Wizards, Constructs, and a Five Year Old
On a quiet late summer afternoon I find myself sitting down at the dining room table ready for adventure. I set the pile of game materials down with a satisfying thud and my players stare back at me, unsure of what is to come.
I carefully unpack the folder that holds the premade character sheets I printed out and pass them across the table. I can't wipe the smile from my face as I watch them sort through their options. This is one of those sessions that I've dreamed about GMing for a long time.
"Pick whatever looks like the most fun to play." I say in my most encouraging voice.
After a few minutes of deliberation it begins like any good session should: with dice, some miniatures, and a box of colored pencils.

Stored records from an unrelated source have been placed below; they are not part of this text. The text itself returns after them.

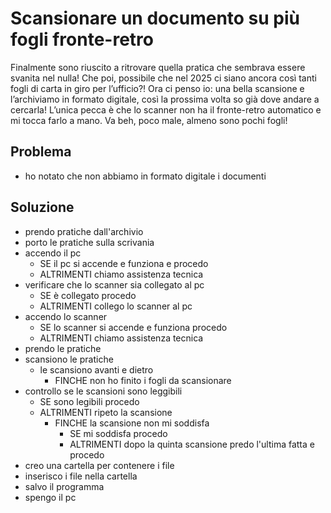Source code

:  # Scansionare un documento su più fogli fronte-retro


Finalmente sono riuscito a ritrovare quella pratica che sembrava essere svanita nel nulla! Che poi, possibile che nel 2025 ci siano ancora così tanti fogli di carta in giro per l’ufficio?! Ora ci penso io: una bella scansione e l’archiviamo in formato digitale, così la prossima volta so già dove andare a cercarla! L’unica pecca è che lo scanner non ha il fronte-retro automatico e mi tocca farlo a mano. Va beh, poco male, almeno sono pochi fogli!

## Problema
- ho notato che non abbiamo in formato digitale i documenti



## Soluzione

- prendo pratiche dall'archivio
- porto le pratiche sulla scrivania 
- accendo il pc
    - SE il pc si accende e funziona e procedo
    - ALTRIMENTI chiamo assistenza tecnica
- verificare che lo scanner sia collegato al pc
    - SE è collegato procedo 
    - ALTRIMENTI collego lo scanner al pc
- accendo lo scanner
    - SE lo scanner si accende e funziona procedo
    - ALTRIMENTI chiamo assistenza tecnica
- prendo le pratiche
- scansiono le pratiche 
    - le scansiono avanti e dietro
        - FINCHE non ho finito i fogli da scansionare
- controllo se le scansioni sono leggibili 
    - SE sono legibili procedo 
    - ALTRIMENTI ripeto la scansione 
        - FINCHE la scansione non mi soddisfa 
            - SE mi soddisfa procedo
            - ALTRIMENTI dopo la quinta scansione predo l'ultima fatta e procedo
- creo una cartella per contenere i file 
- inserisco i file nella cartella 
- salvo il programma 
- spengo il pc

Rewind to five-ish years ago
One of the things you know about but will never be able to prepare for as a new parent is the lack of sleep. The moment that child is born the weight of sleeplessness hits you like a ton of bricks. It doesn't knock you out but it always weighs you down and nothing you can do will prepare you.
On one such sleepless night under the quiet hum of the ceiling fan I sat with my newborn daughter in my arms browsing the internet trying to pass the time until mom's shift was up. As a geek parent I would use those quiet little moments to imagine the time when the little person in my arms could roll dice instead of eating them.
At this point I was in full on parental hibernation mode. It had been months since I had played an RPG and I was feeling the pull. I pulled up a new window in chrome and tapped "RPGs to play with kids" into the keyboard.
I ended up finding Hero Kids.
"One day, kid..." I might've said to her as I clicked the purchase button on DriveThruRPG.
Into the saved folder it went as an investment in our geeky future.
Enter the Wizards Tower
This summer afternoon wasn't the first time we played, but it was the first where both my oldest daughter and wife played together. Hero Kids is a pretty simple system made up of a few minor stats, some character special rules, and really easy to consume character sheets.
In Hero Kids you will only ever use up to three six-sided dice depending on how good you are at something. You roll and pick the highest dice out of all the dice you've rolled to represent your skill check or contest roll.
Wizards Tower, written and mapped by the games creator, is an adventure module much like many other adventure modules in the Hero Kids system. Each module provides a series of encounters, maps for those encounters, and monster sheets and paper miniatures to populate your table. This visual element that Hero Kids provides really helped the oldest visualize each scene as it played out.
Color me Impressed
Both sessions that we've played have started with a coloring book pre-play. My daughter selects a character and quickly gets to coloring in the character sheet and miniatures with colored pencils. She loves to color and this has been a great way to get her to the table and calm her down before diving in to play.
My wife is also an avid "colorer" and seemed to enjoy our pre-game coloring routine. After about 15 minutes of refined coloring and childish scribbling we were off to Hero Kids' setting, the Bracken Vale.
What I enjoy about the Hero Kids modules is that they advertise the time to play right up front. Wizards Tower is advertised as a 45 to 60 minute session and most of the modules I've surveyed run in a similar time. Young kids have limited attention spans and don't have the same patience for a 3-4 hour session as I do.
Some highlights from this session without giving away any spoilers:
- It was great to see my wife and daughter cooperate and roleplay together. This was actually my wife's first RPG.
- My wife was having an awful time with the rolls. The dice gods did not favor her that afternoon.
- My daughter surprised me by thinking outside the box for the first time! It involved using her arrows to scale the tower with the highest possible roll of 6!
- My daughter loved the images of the constructs and promptly named them "bucketheads"
- The final boss battle is when my wife's dice started heating up. She triggered her special ability that froze the final boss in place and worked together to make quick work of the last encounter.
Our time with Wizards Tower was well spent. The session ran a little longer than we all would have liked but the flexibility of the system allowed me to reduce the difficulty of some of the final encounters to speed up play time. My wife was a good sport and played along even though she as a non-kid gamer was limited by the choices she could make when faced with the encounters.
Ultimately this is a game you play with the kids, for the kids. Dungeon World's GM advice says to be a "Champion of the Players" and in Hero Kids it's one of the most important mantras you can bring to the table.
Pick up Wizards Tower if:
- You have already played Basement o' Rats, the game's introductory adventure and are looking for more!
- You're looking for a quick hero kids adventure for a kid on the lower end of the games recommended age spectrum (Age 4-7)
- You want some variety in your adventure. The Hero Kids system can limit your options at times but Wizards Tower provided some good paths for progression through the session.